By the time all the genuflecting and the kneel-sit-stand-repeat routine of Mass had finally come to a merciful end, not only were the church kneelers and wooden pews cleaned and buffed to a fine shine, but so were your lower extremities.
(I once tried to wear my flannel pajamas under the pants, but I couldn’t get my shoes to fit over the footie part.)

If you happened to have a nice springtime poison oak or poison ivy rash at the time (like yours truly), you then became eligible to sit with the octogenarians in the Extreme Unction section of the church, located next to the emergency side exit.

On the other hand, the girls loved Easter. They had it easy: new dress, new shoes, new hat, maybe even a new crucifix necklace or a limited one-day usage of grandma’s special “diamond” rosary – it was just that simple. 

Free from the encumbrances of having their legs encased in used Brillo pads, the girls were happy, their smiles genuine.

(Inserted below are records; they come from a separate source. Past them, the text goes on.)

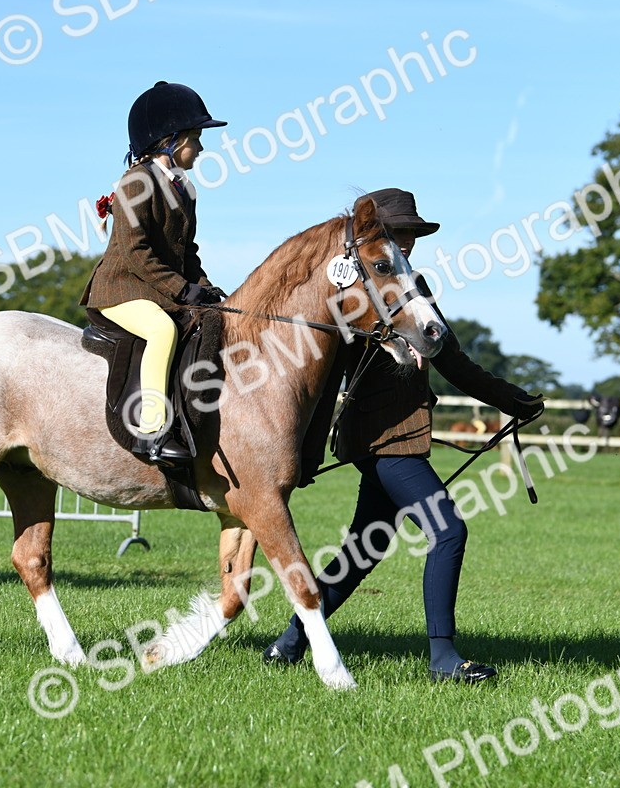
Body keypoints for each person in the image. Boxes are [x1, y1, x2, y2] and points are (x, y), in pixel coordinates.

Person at [263, 189, 544, 684]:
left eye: (412, 233)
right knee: (449, 530)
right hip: (381, 439)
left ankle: (288, 643)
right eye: (400, 232)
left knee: (363, 549)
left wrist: (512, 400)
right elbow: (331, 360)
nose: (408, 242)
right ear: (377, 237)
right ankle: (442, 659)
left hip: (404, 437)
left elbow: (451, 359)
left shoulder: (416, 287)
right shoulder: (354, 290)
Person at [79, 81, 227, 466]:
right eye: (195, 138)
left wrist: (206, 289)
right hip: (121, 290)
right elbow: (136, 252)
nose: (201, 148)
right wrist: (181, 289)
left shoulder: (185, 189)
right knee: (163, 330)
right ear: (170, 141)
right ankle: (152, 432)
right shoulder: (136, 183)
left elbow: (187, 251)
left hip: (154, 287)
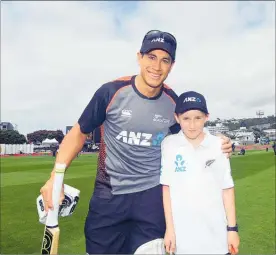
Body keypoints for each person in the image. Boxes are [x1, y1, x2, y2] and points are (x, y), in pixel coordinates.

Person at [40, 30, 233, 254]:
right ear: (139, 57)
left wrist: (221, 142)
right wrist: (56, 176)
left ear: (172, 65)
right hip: (109, 194)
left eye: (165, 60)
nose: (157, 66)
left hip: (151, 198)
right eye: (151, 57)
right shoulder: (111, 92)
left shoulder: (172, 103)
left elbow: (192, 131)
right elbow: (79, 133)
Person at [161, 91, 240, 255]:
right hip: (183, 240)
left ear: (206, 117)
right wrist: (169, 229)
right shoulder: (169, 145)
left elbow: (227, 189)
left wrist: (232, 229)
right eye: (186, 118)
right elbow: (167, 189)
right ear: (177, 118)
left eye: (198, 118)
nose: (192, 125)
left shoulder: (219, 145)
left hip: (217, 237)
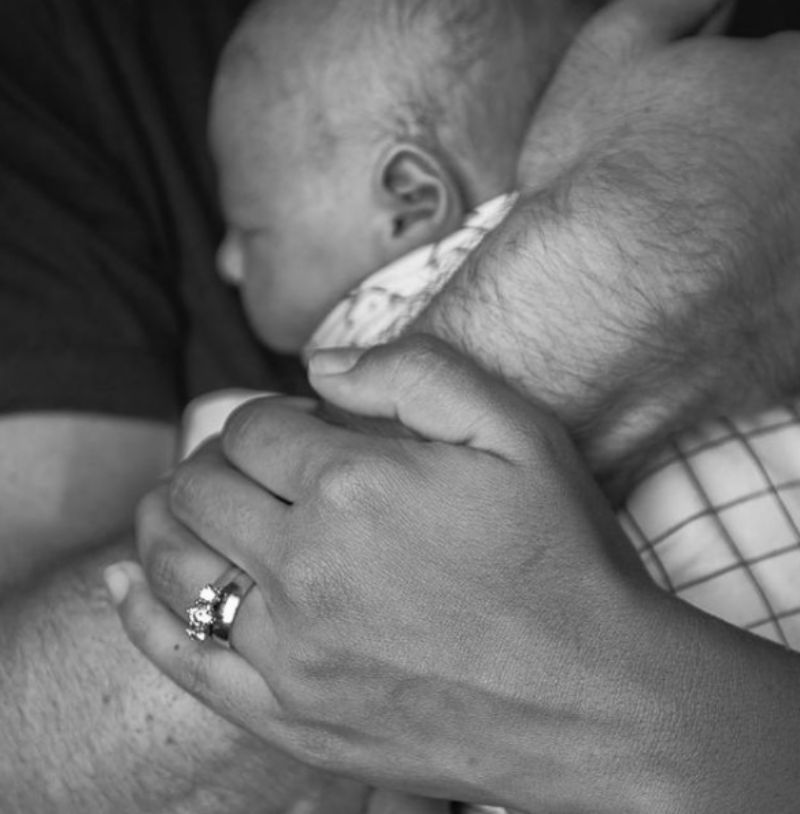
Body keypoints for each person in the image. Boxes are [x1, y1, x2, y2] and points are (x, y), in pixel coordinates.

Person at [1, 0, 799, 811]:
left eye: (251, 224)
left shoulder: (321, 384)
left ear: (411, 200)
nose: (228, 261)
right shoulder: (738, 141)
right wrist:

They won every Easter egg hunt because they could bend and stoop, an ability the boys did not possess on this day. They enjoyed Easter dinner because they had full use of their arms and weren’t required to wear a full body bib to protect their white shirt and burlap ensemble.

Even a female toddler all dressed up in white lace and a bonnet who stumbled and fell every two steps was more graceful than a 6-year-old boy doing a Frankenstein walk down the church aisle.

The girls just had it easier on Easter Sunday than the boys. 

If any of you girls out there disagree with that assessment then not only do I want to hear your trumped up story, but I want proof in the form of photos that clearly indicate human suffering caused by rough, stiff clothing and signed affidavits from at least 10 eyewitnesses describing in great detail your ordeal of slipping on a nice cotton dress and tilting your hat just so.

For my next Easter column we will delve into the correlation between the Holy Triduum – Holy Thursday, Good Friday and Holy Saturday – and Peter Cottontail, hopping down the bunny trail, packing a baked ham and a basketful of jelly beans, dyed hardboiled eggs and chocolate rabbits.